The top barrier, according to the survey, is lack of insurance coverage and reimbursement (94%). Tied for second are concerns about the unpredictable, variable performance of the OAT device (88%) and device side effects (88%). Liptak states in the abstract, “The clinically oriented barriers to prescribing more OAT (eg, insurance reimbursement, access to qualified dentists, etc) may be addressed through better advocacy and education. The OAT device specific barriers (compliance monitoring, unpredictable performance, side effects, etc) to more prescriptions may be addressed through better OAT device selection and advances in therapeutic, diagnostic and theragnostic technologies.”1

Technologies are advancing at a rapid pace, addressing the second area of potential delay. Liptak explains, “New technologies can shorten the time gap (to treatment) by weeks. Five years ago, it took a month to fabricate a custom OAT device. Today, modern custom devices are made in a matter of days. Advances in material science and device designs have improved quality, allowing OAT devices to be delivered and adjusted via telemedicine or with fewer appointments.”

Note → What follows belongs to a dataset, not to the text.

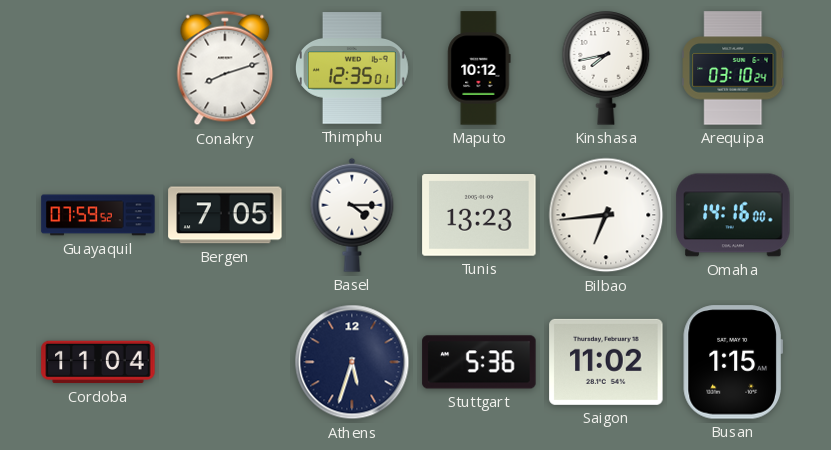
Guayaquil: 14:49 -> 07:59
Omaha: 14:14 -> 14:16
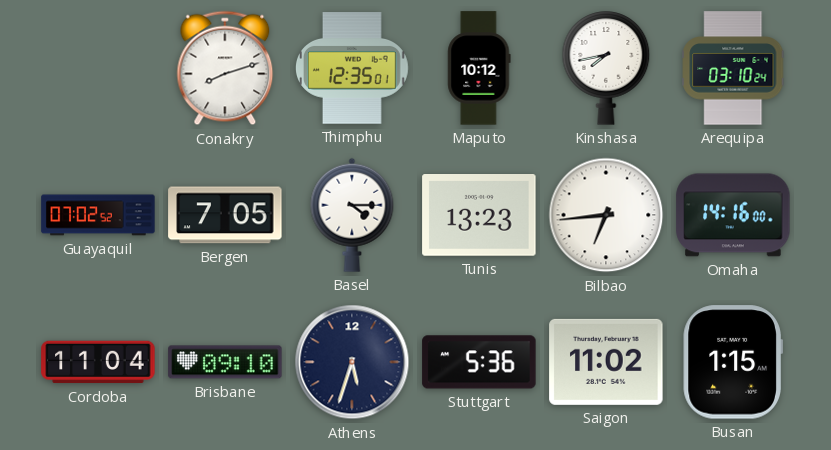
Guayaquil: 07:59 -> 07:02
Brisbane: none -> 09:10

For ProSomnus devices, because of precision manufacturing, artificial intelligence design, robotic engineering, and a digital workflow, this means the production turnaround time is about 7 business days. Liptak says, “Many dental sleep medicine providers report ProSomnus devices are delivered to their offices before they receive authorization from the insurance company.”

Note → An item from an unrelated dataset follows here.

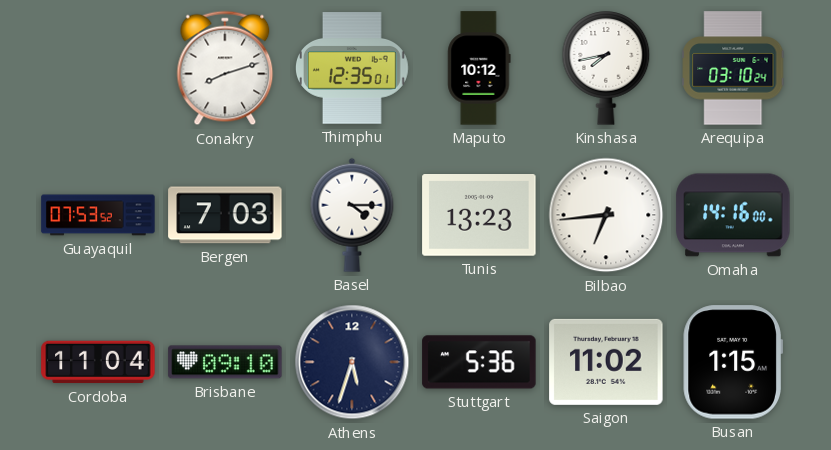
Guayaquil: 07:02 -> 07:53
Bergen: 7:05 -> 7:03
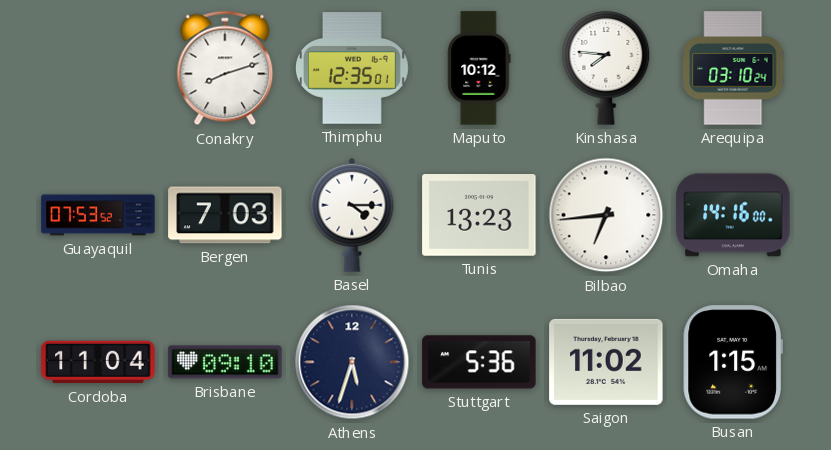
Kinshasa: 7:43 -> 7:46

Thornton, owner of SleepWell Solutions in Dallas, also thinks technology, in particular telemedicine, can be utilized to speed the process. He adds, “Intraoral scanners will do the same for custom appliances.”

Thornton also has experienced success presumptively treating patients with obstructive sleep apnea symptoms for the disorder while waiting for diagnosis, thereby shortening time to therapy significantly. But this protocol could miss the diagnosis of other disorders, as well as be outside the scope of practice for dentists, other experts say. Still, Thornton says an effective trial oral appliance is “a great way to get [insurance[ approval of a custom appliance.”

“I use myTAP [an oral appliance by Airway Management Inc] for diagnostic, titration, and interim treatment. One of my assistants fits the device. The patient titrates themselves. We follow up with an overnight pulse oximeter if results are not successful. All of this can be done using telemedicine. This streamlines the process to one appointment with the patient walking out with a greater likelihood of success, particularly with compliance,” Thornton says. 

Radmand has advice about addressing the payor-coverage barrier. He says, “Insurance companies continue to misinform patients about coverage for custom oral appliances. Dentists should take on more authorization and billing to take the burden off of patients.”

Dentists also must communicate these and other advances in the oral appliance therapy process to sleep physicians. “As dental sleep providers and educators, we must actively reach out to our MD colleagues and inform them of the scientific updates and equipment in the field of dental sleep medicine. Most physicians are only as knowledgeable about OAT as we provide them,” Radmand says. “Informing our referring MDs of our ability to efficiently and accurately care for our mutual patients, with the use of the most updated technology or methodology, will win them over.”

Sherree Geyer is an independent healthcare journalist based in Phoenix, Ariz. This is her first article for Sleep Review.

Reference

  1. Liptak L. What do we know about sleep medicine physicians? Journal of Dental Sleep Medicine. 2021 AADSM Virtual Annual Meeting Abstracts: Abstract #12.